Dad owns several pieces of diesel equipment. The only time starting is ever an issue is when the fuel gels, and this include multiple starts below 0F, probably as cold as -30F in one case. Obviously it is in the dead of winter when you find out your batteries aren't up to snuff.
My gasoline 420c was more cold blooded than any of them, until I souped up the ignition. It would generally always start before, eventually, but wouldn't run for crap and sometimes never warmed up enough to be usable. With a hotter ignition, it fires right up and makes usable power immediately.


----------



## Ed Williams (Jun 13, 2019)

Bob Driver said:


> New Years day 1979, Colorado, Loveland Basin Ski Area (11,000 ASL), 4:00AM.... -50 with a 20 MPH wind coming down the mountain (-87 wind chill).

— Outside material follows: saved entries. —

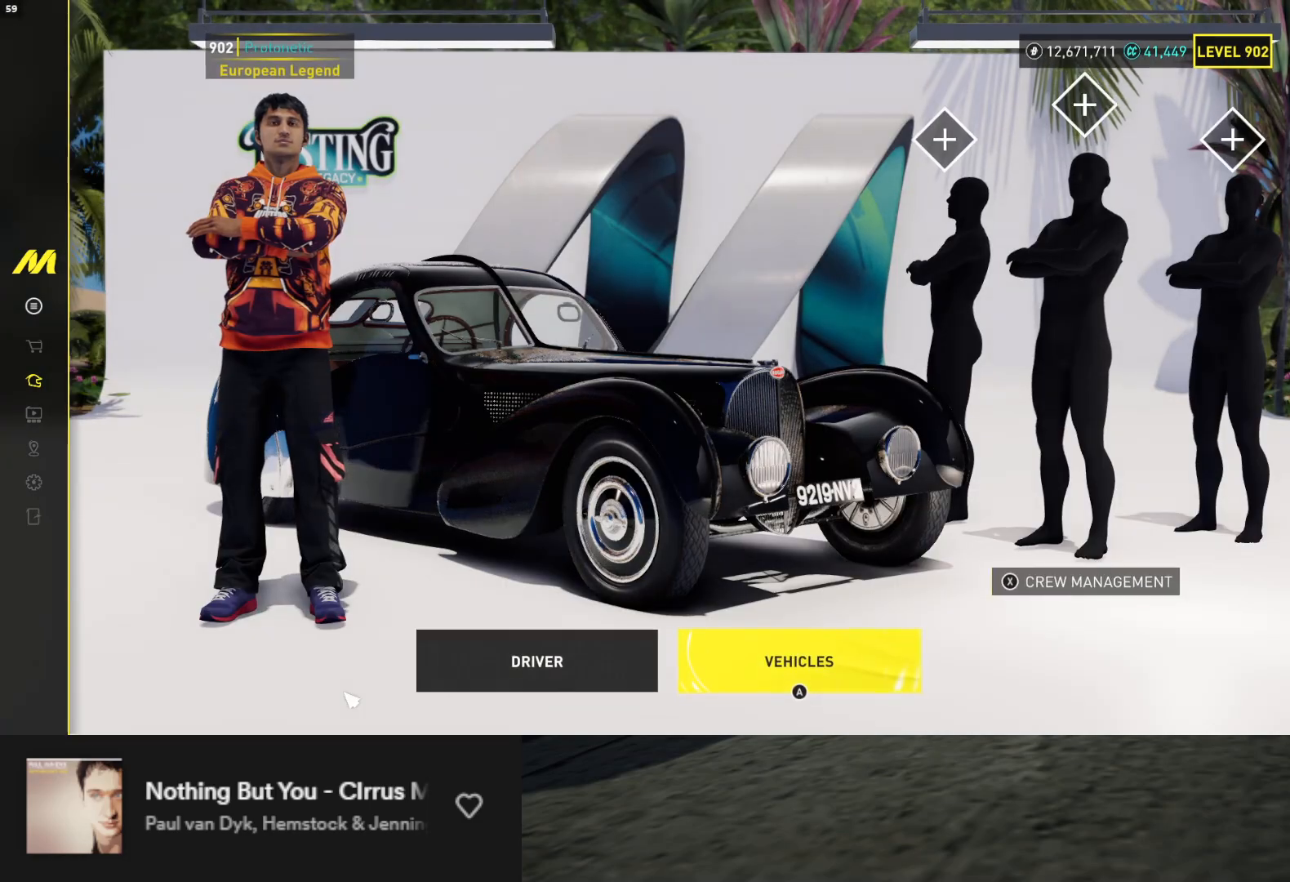
{"buttons": [], "left_stick": "center", "right_stick": "center", "events": [[167, "A", "down"], [267, "A", "up"]]}
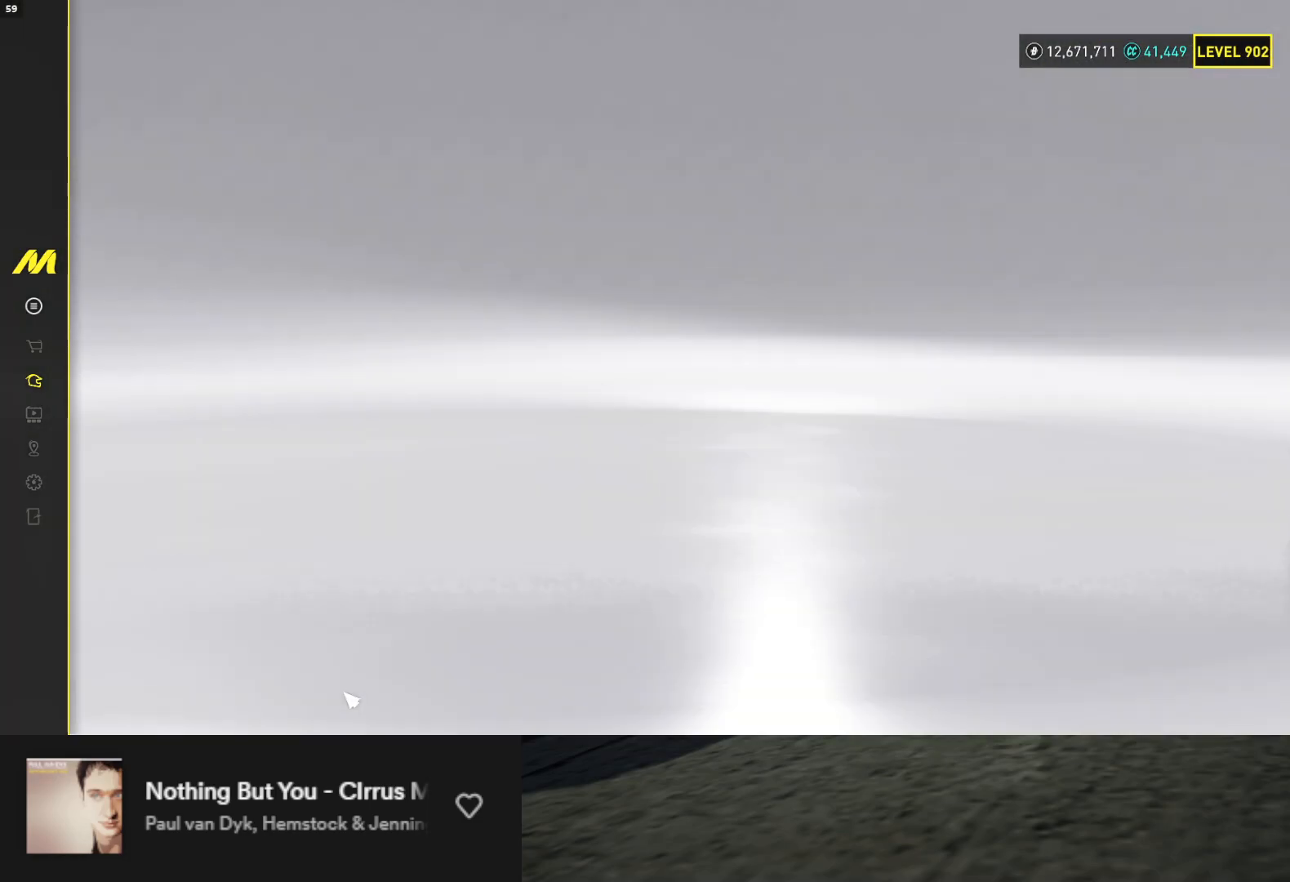
{"buttons": ["DPAD_DOWN"], "left_stick": "center", "right_stick": "center", "events": [[483, "DPAD_DOWN", "down"]]}
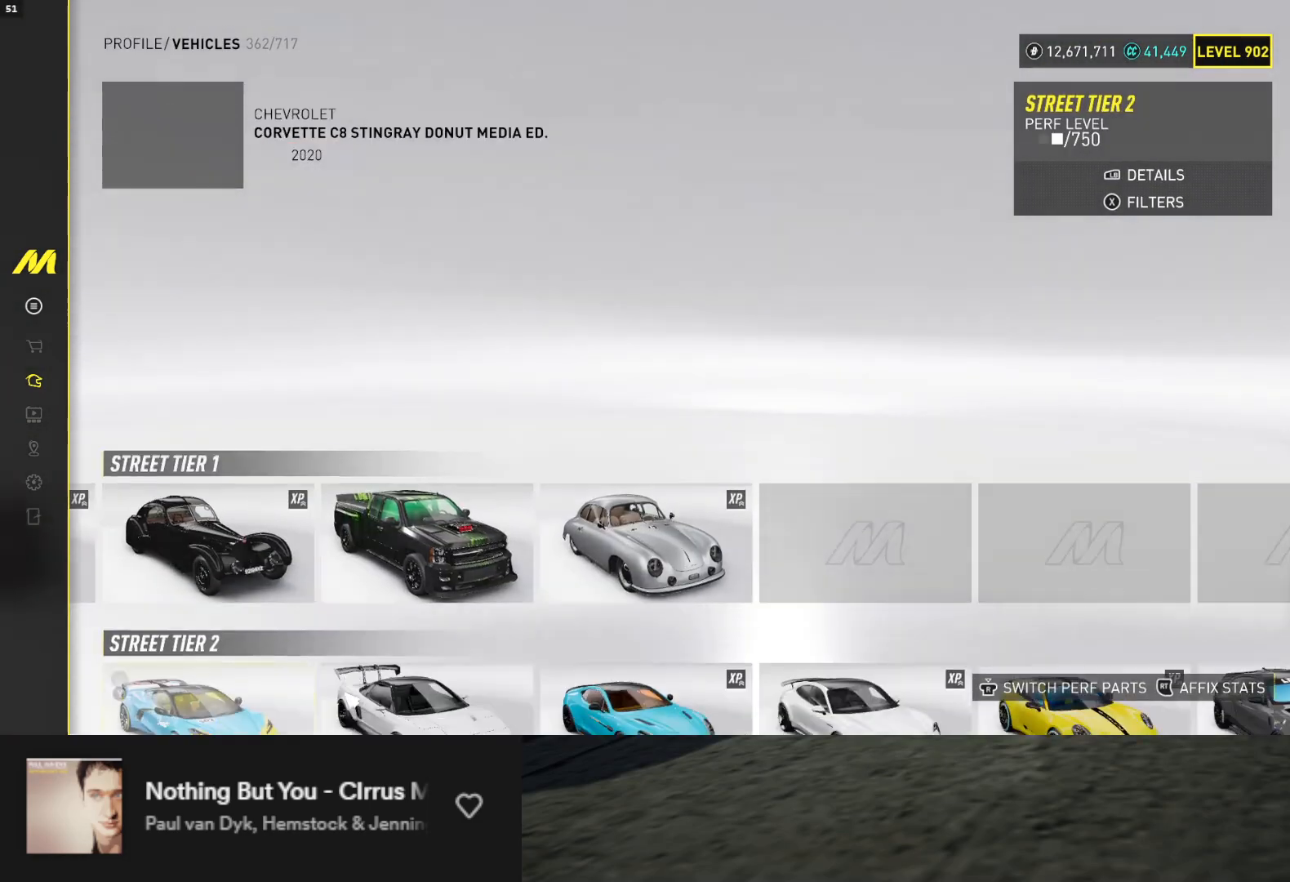
{"buttons": [], "left_stick": "center", "right_stick": "center", "events": [[100, "DPAD_DOWN", "up"]]}
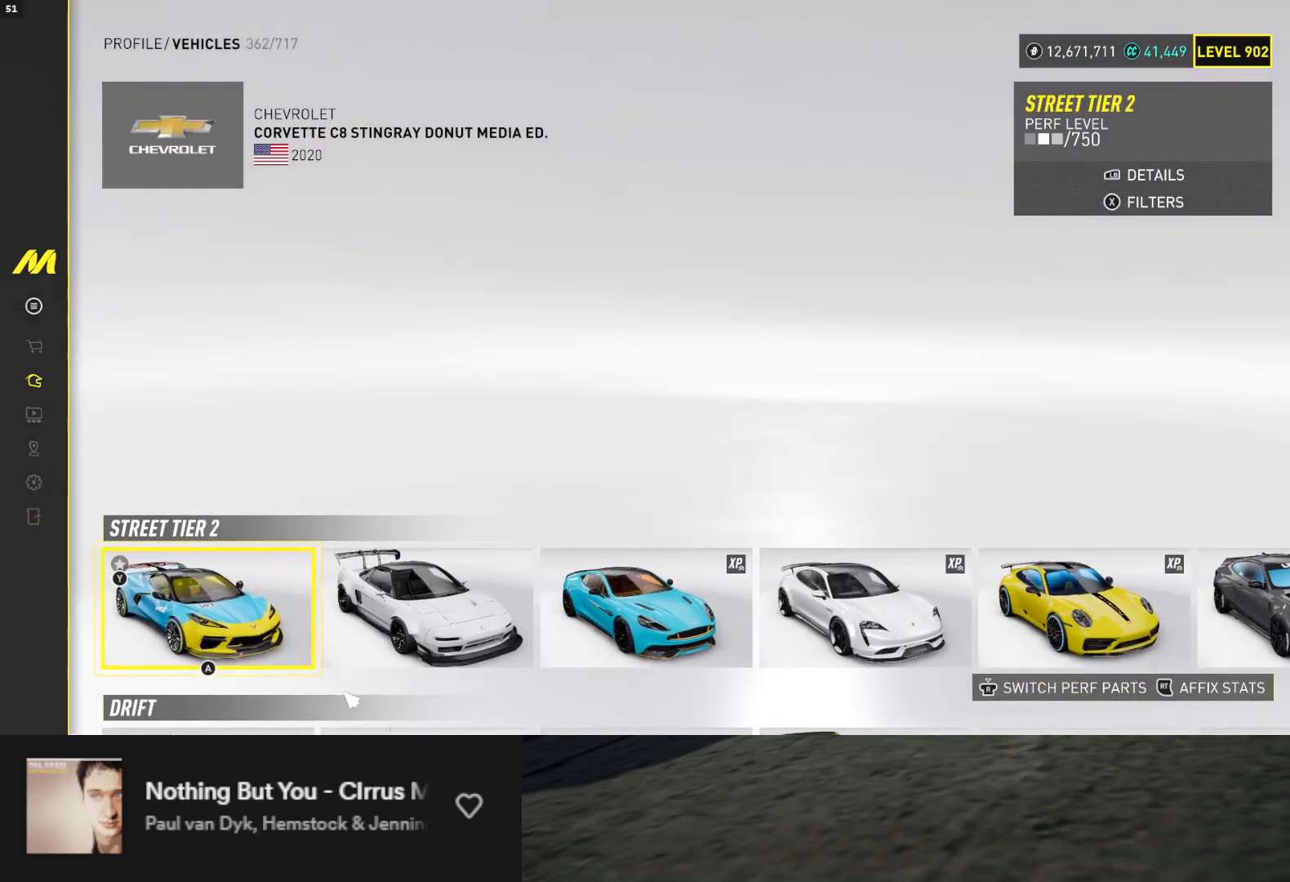
{"buttons": [], "left_stick": "center", "right_stick": "center", "events": [[67, "DPAD_LEFT", "down"], [167, "DPAD_LEFT", "up"]]}
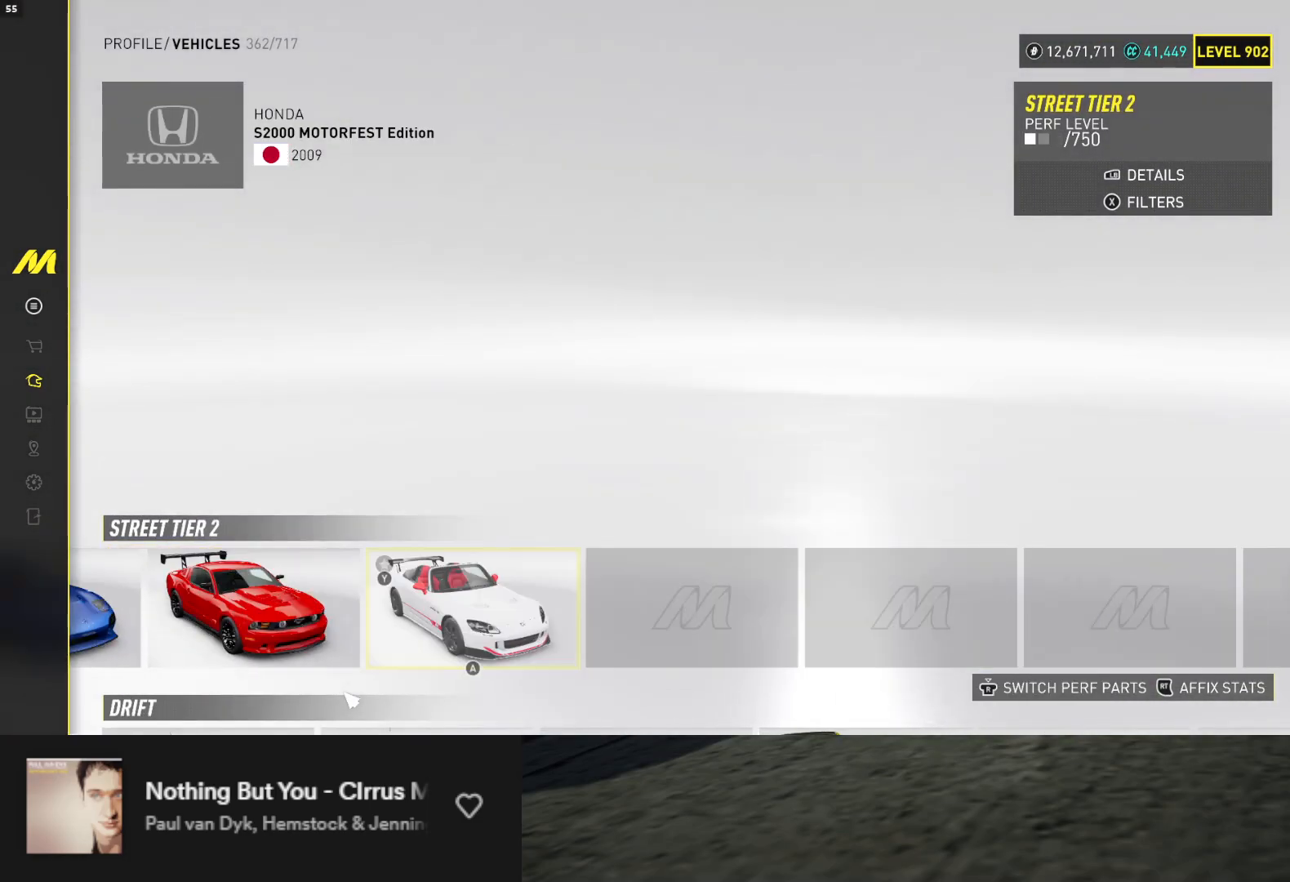
{"buttons": ["DPAD_LEFT"], "left_stick": "center", "right_stick": "center", "events": [[67, "DPAD_LEFT", "down"]]}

Trying to start a D9 Cat with a pony motor.
> 
> Split a 55 gallon drum with a torch. Crawled between the tracks and shoved it under the engine from the rear. Filled it with coal and lit it. Covered the engine side openings and radiator with a 20x20 concrete blanket.
> 
> ...


OK. Colorado just made the list of places to avoid as a retirement venue. Mississippi just moved up several notches. We will have to work on the name. Too many letters for old people.


----------



## rfagriculture (Apr 21, 2020)

Great information, thank you sir!


----------



## Bob Driver (Nov 1, 2017)

Ed Williams said:


> OK. Colorado just made the list of places to avoid as a retirement venue. Mississippi just moved up several notches. We will have to work on the name. Too many letters for old people.



We just refer to it as "Here", or "Down thisa ways" to keep it simple. You know... The kind of folks you see on an episode of Cops where they tell them "and don't sing it" when they ask them to recite the alphabet during a roadside DUI test.


----------